● **Apply what you read**:
A: For each statement, decide whether the comment thread below agrees with it, and answer yes or no with the words from the thread that settle it, quoted exactly. (i) Raihana smiled when she was shown the lamp. (ii) Irving Karchmar first posted the prayer on Darvish. (iii) Baji reads only now and then.
B: In one to three sentences, explain why Baji, in the comment thread below, says they cannot find the right words.
C: Write the next part of the comment thread below, starting after its last sentence.

#### Text block ####

Raihana was staring at the lamp you sent today, so I picked it up and showed it to her and she opened a big mouth and smiled. I think that was for you.
July 15, 2006 at 3:08 pm
Baji
Baraka,
I read faithfully every day, but I feel so humbled by your beautiful enligtenment, that I cannot open my mouth and find appropriate words. My prayers with you in this upcoming trial. Thank you as always, for opening your door to your heart and sharing the light from within to all of us.
July 15, 2006 at 7:15 pm
"Faith"
Baraka, I’ll be thinking of and praying for you. Take care of yourself.
July 16, 2006 at 10:59 pm
Irving Karchmar
Salaam Dear Sister:
Your post made me weep in gratitude also. My prayers are with you. I posted this on Darvish, about gratitude, but it fits here better.
Withour Thee, O Beloved, I cannot rest;
Thy Goodness toward me I cannot reckon.
Though every hair on my body becomes a tongue,
A thousandth part of the thanks due to Thee I cannot tell.
Prayer of Pir Bishr Yasin
July 16, 2006 at 11:32 pm
pbsweeny
Shh, Sister, rest now. This amazing gift of yourself is enough. I am so humbled by these words. Thank you! I hope that you are able to write again soon.

#### Data records ####

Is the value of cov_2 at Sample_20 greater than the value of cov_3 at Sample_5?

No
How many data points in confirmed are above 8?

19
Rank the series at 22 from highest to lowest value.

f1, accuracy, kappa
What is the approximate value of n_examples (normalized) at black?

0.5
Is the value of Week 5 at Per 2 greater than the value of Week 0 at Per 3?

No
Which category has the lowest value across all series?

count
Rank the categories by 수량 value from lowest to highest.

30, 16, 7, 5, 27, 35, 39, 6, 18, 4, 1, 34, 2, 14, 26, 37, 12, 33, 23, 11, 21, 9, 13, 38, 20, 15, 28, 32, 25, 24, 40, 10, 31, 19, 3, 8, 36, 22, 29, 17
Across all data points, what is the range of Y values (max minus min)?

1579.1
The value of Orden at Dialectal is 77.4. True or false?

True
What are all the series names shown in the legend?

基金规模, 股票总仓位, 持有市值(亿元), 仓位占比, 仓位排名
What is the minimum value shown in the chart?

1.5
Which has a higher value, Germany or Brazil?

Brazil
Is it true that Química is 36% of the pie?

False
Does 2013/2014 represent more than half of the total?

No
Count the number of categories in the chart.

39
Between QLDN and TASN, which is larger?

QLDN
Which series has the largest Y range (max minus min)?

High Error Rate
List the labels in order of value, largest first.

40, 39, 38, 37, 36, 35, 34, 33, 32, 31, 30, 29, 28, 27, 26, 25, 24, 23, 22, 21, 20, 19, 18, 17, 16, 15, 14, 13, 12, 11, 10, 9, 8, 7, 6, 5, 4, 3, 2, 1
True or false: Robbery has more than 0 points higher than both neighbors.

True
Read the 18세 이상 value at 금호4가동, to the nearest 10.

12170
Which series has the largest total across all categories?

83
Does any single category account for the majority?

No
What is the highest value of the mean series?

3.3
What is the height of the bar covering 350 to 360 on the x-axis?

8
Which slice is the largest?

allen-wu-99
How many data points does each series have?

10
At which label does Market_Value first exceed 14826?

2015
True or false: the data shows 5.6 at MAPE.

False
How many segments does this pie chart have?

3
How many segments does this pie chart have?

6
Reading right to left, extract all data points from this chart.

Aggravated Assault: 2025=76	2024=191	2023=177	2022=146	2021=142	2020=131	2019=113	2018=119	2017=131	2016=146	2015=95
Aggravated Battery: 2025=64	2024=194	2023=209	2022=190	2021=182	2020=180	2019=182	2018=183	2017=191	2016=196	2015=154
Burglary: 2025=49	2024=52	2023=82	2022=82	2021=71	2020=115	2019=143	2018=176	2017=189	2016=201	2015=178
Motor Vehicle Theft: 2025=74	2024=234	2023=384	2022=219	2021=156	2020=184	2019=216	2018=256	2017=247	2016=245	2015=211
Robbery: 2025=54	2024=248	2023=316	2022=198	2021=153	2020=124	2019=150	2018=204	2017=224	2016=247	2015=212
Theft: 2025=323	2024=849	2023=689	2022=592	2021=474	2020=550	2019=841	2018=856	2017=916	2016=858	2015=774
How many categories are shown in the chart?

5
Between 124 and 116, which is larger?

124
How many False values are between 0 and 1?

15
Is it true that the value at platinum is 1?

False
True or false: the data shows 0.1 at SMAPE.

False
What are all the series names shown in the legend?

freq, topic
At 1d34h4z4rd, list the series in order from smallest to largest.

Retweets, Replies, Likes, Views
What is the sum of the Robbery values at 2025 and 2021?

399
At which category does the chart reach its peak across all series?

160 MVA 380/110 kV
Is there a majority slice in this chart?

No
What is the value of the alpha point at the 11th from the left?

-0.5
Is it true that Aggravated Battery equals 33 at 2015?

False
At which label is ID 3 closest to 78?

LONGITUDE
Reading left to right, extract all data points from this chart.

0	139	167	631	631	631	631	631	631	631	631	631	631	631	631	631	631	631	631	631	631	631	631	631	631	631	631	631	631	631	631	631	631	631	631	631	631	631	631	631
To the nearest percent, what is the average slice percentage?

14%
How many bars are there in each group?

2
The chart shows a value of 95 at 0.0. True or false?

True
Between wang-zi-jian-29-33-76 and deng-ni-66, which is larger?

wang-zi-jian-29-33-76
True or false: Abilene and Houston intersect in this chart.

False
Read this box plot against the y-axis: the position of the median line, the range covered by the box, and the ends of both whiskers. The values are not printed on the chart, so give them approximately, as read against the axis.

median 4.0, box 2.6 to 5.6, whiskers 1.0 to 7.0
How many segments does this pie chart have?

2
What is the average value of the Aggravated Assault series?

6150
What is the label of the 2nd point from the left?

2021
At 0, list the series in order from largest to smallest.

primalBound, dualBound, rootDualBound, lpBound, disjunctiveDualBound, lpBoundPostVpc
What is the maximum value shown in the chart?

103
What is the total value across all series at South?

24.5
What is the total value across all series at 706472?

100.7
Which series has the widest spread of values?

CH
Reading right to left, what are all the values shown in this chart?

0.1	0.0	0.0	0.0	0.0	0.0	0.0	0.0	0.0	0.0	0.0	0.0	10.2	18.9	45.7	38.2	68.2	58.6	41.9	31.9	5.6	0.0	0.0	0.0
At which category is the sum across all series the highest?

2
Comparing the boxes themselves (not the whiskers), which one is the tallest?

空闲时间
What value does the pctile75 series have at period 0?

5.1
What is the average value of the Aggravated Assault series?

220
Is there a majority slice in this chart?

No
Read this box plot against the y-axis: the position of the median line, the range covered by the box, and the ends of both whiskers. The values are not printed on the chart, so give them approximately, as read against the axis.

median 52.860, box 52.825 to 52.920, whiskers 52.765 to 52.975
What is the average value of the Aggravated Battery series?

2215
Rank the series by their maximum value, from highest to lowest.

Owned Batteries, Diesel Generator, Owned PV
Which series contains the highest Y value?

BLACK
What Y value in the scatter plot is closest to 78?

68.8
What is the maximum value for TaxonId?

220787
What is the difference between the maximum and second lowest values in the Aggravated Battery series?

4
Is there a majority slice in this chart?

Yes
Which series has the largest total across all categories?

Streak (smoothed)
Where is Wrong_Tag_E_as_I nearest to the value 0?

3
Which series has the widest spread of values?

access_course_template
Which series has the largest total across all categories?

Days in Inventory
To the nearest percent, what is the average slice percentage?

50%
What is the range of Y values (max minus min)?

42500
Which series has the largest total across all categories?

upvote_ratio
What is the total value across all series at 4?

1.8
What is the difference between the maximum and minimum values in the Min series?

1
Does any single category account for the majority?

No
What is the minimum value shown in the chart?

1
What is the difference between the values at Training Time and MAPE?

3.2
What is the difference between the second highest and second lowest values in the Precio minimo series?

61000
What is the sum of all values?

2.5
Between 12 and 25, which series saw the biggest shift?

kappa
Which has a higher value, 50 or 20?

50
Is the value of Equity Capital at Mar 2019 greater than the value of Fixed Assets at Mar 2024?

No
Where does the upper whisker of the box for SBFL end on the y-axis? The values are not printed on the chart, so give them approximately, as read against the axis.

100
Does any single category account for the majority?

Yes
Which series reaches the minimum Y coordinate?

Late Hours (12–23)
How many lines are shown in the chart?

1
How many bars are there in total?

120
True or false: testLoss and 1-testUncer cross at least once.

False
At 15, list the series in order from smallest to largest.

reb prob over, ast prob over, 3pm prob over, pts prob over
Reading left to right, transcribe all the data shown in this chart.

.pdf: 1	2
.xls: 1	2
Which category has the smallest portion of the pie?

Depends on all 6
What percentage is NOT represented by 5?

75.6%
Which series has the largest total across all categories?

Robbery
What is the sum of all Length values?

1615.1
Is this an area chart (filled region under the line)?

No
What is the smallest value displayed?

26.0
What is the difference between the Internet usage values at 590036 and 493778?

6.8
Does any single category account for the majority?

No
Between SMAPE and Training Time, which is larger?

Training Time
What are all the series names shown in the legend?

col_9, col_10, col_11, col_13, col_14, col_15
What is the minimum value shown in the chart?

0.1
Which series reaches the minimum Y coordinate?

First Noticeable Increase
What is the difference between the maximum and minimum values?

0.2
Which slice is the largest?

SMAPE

####

● **Responses for each task**:
A:
(i) Yes: "she opened a big mouth and smiled"
(ii) Yes: "I posted this on Darvish, about gratitude, but it fits here better."
(iii) No: "I read faithfully every day"

B: Baji feels so humbled by Baraka's beautiful enlightenment that they cannot open their mouth and find appropriate words.

C:
July 17, 2006 at 2:29 am
Suzanne
“…and the nights shall be filled with music, and the cares that infest the day, shall fold their tents like the arabs and silently steal away.” HWLonfellow
I pray that your hard days are replaced with musical nights soon! I know what you are saying about the blessing inside the illness – I too feel that way. We have been given a gift and a curse all in one. You are in my prayers today and always, sweetie! sue z Q
July 17, 2006 at 5:00 am
Abu Unaysah
Ameen Ya Rabbul Alameen. May Allah grant you patience, and us patience. We are thankful, Insh’Allah Rahman. Shukr ya Rabbi.
Allah emanat olunuz,
Was’Salaam wa Alaykum wa Rahmatullahi wa Barakatahu.
July 18, 2006 at 6:33 am
Baraka
Salaam Alaykum wa Rahmatullahi wa Barakatahu everyone -
I am overwhelmed, shy, and touched at these loving comments.
Jazak Allah khair, God bless you all.
And Maryam, your brother-in-law is in my prayers as he begins chemotherapy.
May God grant us all health, serenity, & forgiveness, ameen.
Warmly,
Baraka
July 20, 2006 at 10:10 pm
Anonymous
as-salamualikum sister, your post has brought tears to my eyes, for my ingratitude to Allah, my current state, you are going through alot yet you are so strong mashAllah and you are remembering and thanking Allah, i have learnt so much just from this one post of yours, i can see from it that you are a truly beautiful strong person,
May Allah give you patience,
May He grant you shifa and give you health and wellbeing,
May He bless you with peace and happiness in this life and the hereafter.
May He grant you every succes in every way in this life and the hereafter,
May he unite us in jannah with our Habib nabi (s).
Aysha
x.
Please remember me in you duas, that Allah lightens my burdens,your duas will be accepted.
P.S.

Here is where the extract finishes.